# Logistic Regression Consulting Project

## Binary Customer Churn

A marketing agency has many customers that use their service to produce ads for the client/customer websites. They've noticed that they have quite a bit of churn in clients. They basically randomly assign account managers right now, but want you to create a machine learning model that will help predict which customers will churn (stop buying their service) so that they can correctly assign the customers most at risk to churn an account manager. Luckily they have some historical data, can you help them out? Create a classification algorithm that will help classify whether or not a customer churned. Then the company can test this against incoming data for future customers to predict which customers will churn and assign them an account manager.
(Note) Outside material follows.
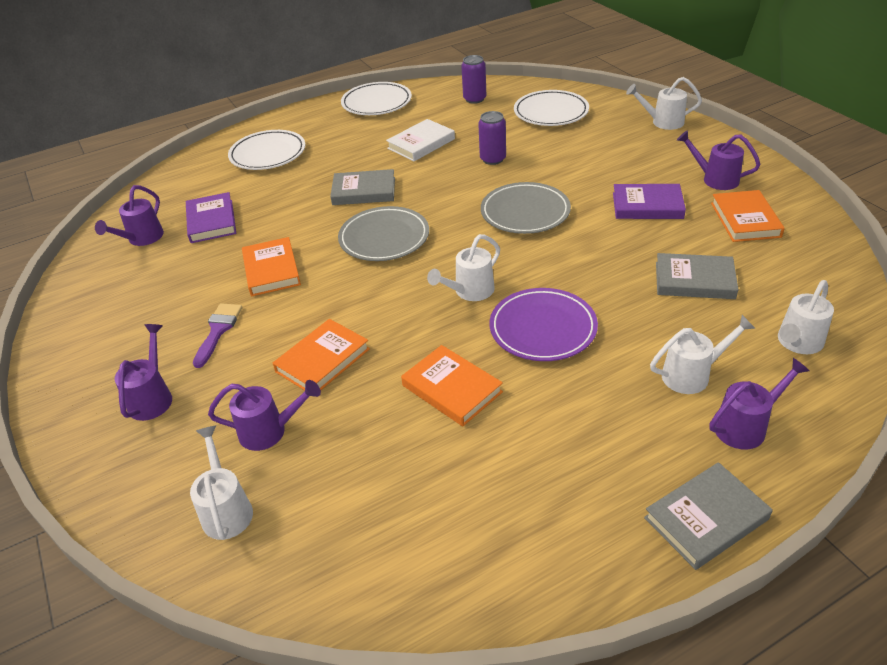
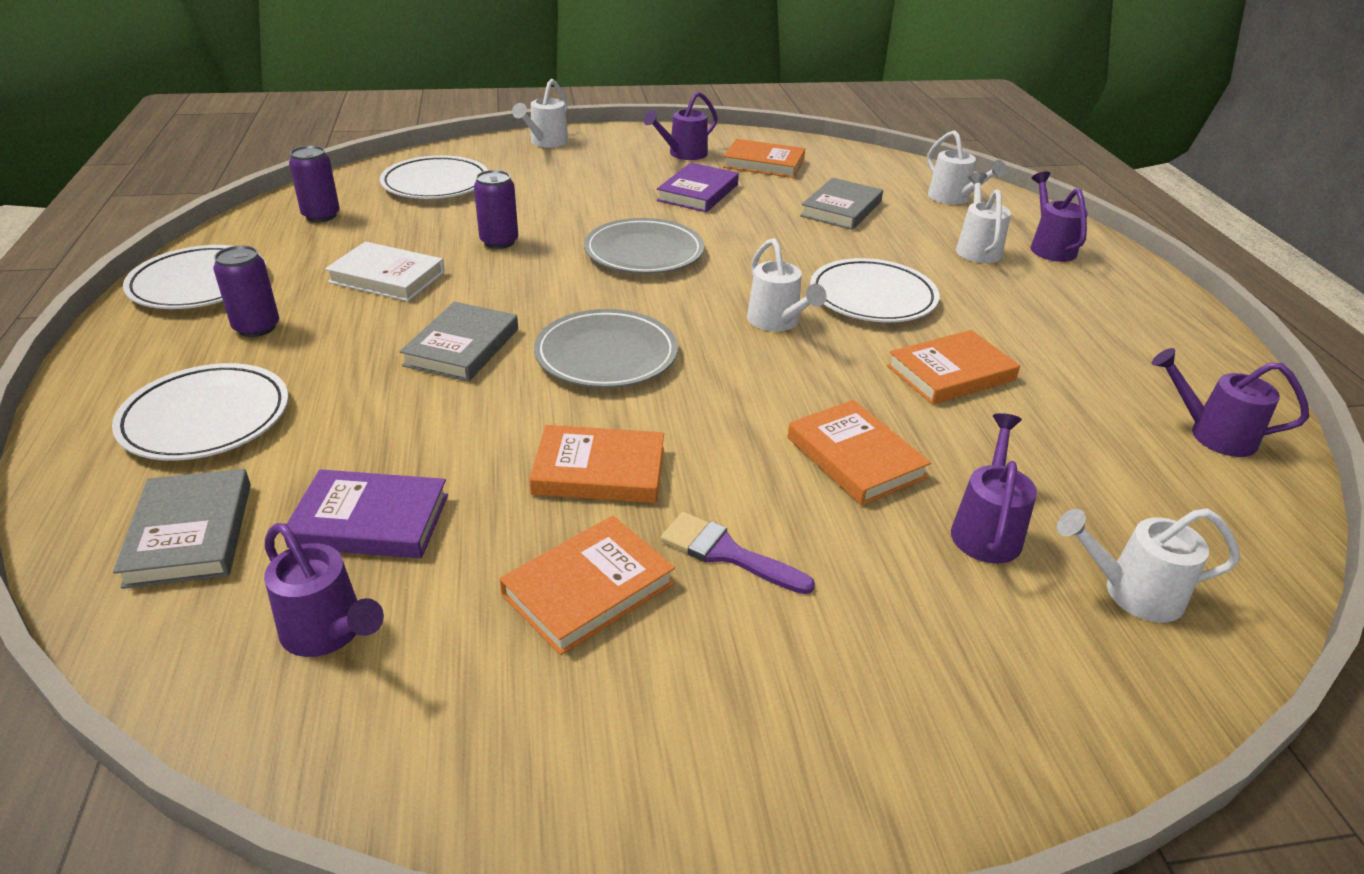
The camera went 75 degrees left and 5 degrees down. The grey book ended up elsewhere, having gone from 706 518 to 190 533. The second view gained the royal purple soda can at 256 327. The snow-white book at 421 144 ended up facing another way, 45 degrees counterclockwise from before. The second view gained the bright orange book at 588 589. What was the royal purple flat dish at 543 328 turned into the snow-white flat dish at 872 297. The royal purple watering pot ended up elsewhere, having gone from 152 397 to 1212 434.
The data is saved as customer_churn.csv. Here are the fields and their definitions:

    Name : Name of the latest contact at Company
    Age: Customer Age
    Total_Purchase: Total Ads Purchased
    Account_Manager: Binary 0=No manager, 1= Account manager assigned
    Years: Totaly Years as a customer
    Num_sites: Number of websites that use the service.
    Onboard_date: Date that the name of the latest contact was onboarded
    Location: Client HQ Address
    Company: Name of Client Company
    
Once you've created the model and evaluated it, test out the model on some new data (you can think of this almost like a hold-out set) that your client has provided, saved under new_customers.csv. The client wants to know which customers are most likely to churn given this data (they don't have the label yet).

## Load Spark and Data

In [2]:
# start spark session
from pyspark.sql import SparkSession
spark = SparkSession.builder.appName('logreg_project').getOrCreate()

In [3]:
# read in the input csv file.
data = spark.read.csv('customer_churn.csv', inferSchema=True, header=True)

In [4]:
data.count()

900

In [5]:
data.printSchema()

root
 |-- Names: string (nullable = true)
 |-- Age: double (nullable = true)
 |-- Total_Purchase: double (nullable = true)
 |-- Account_Manager: integer (nullable = true)
 |-- Years: double (nullable = true)
 |-- Num_Sites: double (nullable = true)
 |-- Onboard_date: timestamp (nullable = true)
 |-- Location: string (nullable = true)
 |-- Company: string (nullable = true)
 |-- Churn: integer (nullable = true)



## Clean Data

Just select the columns we are interested in and check how many nulls are there

In [7]:
# select only desired columns
mycols_data = data.select('Age','Total_Purchase','Years','Num_Sites','Company','Churn')

In [8]:
# list number of NANs or NULLs in each column
from pyspark.sql.functions import count, when, isnan, col
mycols_data.select([count(when(isnan(c) | col(c).isNull(), c)).alias(c) for c in mycols_data.columns]).show()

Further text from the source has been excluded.